VERS UNE OBJECTIVATION DE LA CONTRIBUTION AUX FRAIS D’ENTRETIEN ET D’ÉDUCATION DES ENFANTS.

Le législateur a pris en considération le fait que le calcul des contributions alimentaires dues par l'un et l'autre parents aux frais d'entretien et d'éducation de leurs enfants, ne faisait pas constamment l’objet d’une justification précise dans les jugements, ce qui créait une certaine insécurité juridique puisque des justiciables au profil proche pouvaient se voir condamner à des montants sensiblement différents selon le juge saisi du dossier avec la conséquences qu’ils pouvaient ensuite légitimement éprouver un sentiment d'injustice.

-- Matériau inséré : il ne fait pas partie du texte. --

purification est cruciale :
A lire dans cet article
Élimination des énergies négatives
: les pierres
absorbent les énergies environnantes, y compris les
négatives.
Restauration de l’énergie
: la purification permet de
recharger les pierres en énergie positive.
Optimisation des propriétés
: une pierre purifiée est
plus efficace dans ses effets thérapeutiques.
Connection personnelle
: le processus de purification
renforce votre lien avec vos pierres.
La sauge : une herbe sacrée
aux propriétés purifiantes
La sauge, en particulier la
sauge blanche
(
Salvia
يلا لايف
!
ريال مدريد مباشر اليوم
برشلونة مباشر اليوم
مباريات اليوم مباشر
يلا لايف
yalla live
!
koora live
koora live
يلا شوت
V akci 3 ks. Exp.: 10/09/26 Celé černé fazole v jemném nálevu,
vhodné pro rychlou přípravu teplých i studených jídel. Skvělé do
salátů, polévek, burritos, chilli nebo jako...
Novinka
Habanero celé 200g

Combien de fois les praticiens du droit n’ont-ils pas entendu leurs clients dire « je connais quelqu’un qui gagne plus ou moins la même rémunération que moi ou que l’autre parent et qui paie (ou perçoit, c’est selon) un montant très différent du mien ».

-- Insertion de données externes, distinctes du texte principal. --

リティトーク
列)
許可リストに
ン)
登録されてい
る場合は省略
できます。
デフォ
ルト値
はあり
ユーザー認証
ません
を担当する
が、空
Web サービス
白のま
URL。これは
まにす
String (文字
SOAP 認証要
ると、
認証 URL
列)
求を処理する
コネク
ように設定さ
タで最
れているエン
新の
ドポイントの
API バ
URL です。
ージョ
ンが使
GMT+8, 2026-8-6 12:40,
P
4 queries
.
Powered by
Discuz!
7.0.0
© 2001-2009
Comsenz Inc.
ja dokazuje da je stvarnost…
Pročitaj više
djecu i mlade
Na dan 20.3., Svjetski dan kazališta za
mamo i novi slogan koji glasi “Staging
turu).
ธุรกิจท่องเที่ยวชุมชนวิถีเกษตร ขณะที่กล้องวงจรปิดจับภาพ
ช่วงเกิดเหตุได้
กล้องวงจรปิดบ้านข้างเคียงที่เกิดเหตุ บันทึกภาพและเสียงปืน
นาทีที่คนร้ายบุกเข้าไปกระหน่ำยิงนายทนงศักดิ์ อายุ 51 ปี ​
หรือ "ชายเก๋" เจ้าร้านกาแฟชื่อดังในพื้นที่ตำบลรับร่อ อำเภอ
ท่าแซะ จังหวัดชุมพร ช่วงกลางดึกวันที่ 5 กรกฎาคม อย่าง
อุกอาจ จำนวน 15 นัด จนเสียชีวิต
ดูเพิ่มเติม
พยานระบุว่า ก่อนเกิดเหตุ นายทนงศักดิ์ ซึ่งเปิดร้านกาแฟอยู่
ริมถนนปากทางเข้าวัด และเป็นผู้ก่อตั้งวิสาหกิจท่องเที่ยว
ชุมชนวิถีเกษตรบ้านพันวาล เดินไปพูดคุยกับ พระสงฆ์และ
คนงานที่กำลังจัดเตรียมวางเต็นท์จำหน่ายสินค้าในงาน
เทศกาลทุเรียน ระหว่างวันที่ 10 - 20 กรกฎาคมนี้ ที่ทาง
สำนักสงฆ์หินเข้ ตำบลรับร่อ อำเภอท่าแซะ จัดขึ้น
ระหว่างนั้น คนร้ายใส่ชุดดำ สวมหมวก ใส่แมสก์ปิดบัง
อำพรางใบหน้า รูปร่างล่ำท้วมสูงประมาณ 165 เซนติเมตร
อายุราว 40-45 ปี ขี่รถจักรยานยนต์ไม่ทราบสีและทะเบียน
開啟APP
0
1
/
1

Pour tenter d’y remédier, le législateur a voté le 19 mars 2010 une loi pour promouvoir une objectivation du calcul des contributions alimentaires des père et mère au profit de leurs enfants.
 
Selon le nouvel article 1321 § 1er du Code judiciaire, la décision du juge indique les éléments suivants :
 
la nature et le montant des facultés de chacun des père et mère ;
les frais ordinaires constituant le budget de l'enfant ainsi que la manière dont ces frais sont évalués;
la nature des frais extraordinaires qui pourront être pris en considération, la proportion de ces frais à assumer par chacun des père et mère ainsi que les modalités de l'engagement de ces frais;
les modalités d'hébergement de l'enfant et la contribution en nature de chacun des père et mère à l'entretien de l'enfant suite à cet hébergement;
le montant des allocations familiales et avantages sociaux/fiscaux que chacun des père et mère perçoit pour l'enfant;
le cas échéant, les revenus de chacun des père et mère résultant de la jouissance des biens de l'enfant;
la part de chacun des père et mère dans la prise en charge des frais d’entretien et d’éducation de leurs enfants ;
les circonstances particulières de la cause prises en considération.
 
Désormais, la contribution alimentaire aux frais d’entretien et d’éducation des enfants fixée par le juge (ou dans des conventions préalables à divorce par consentement mutuel) se voit de plein droit indexée selon l'indice des prix à la consommation.
En outre, le jugement mentionne les coordonnées du Service des créances alimentaires (SECAL), créé par la loi du 21 février 2003. 

Espérons que ces éléments permettront aux justiciables de mieux appréhender les décisions de nos Magistrats.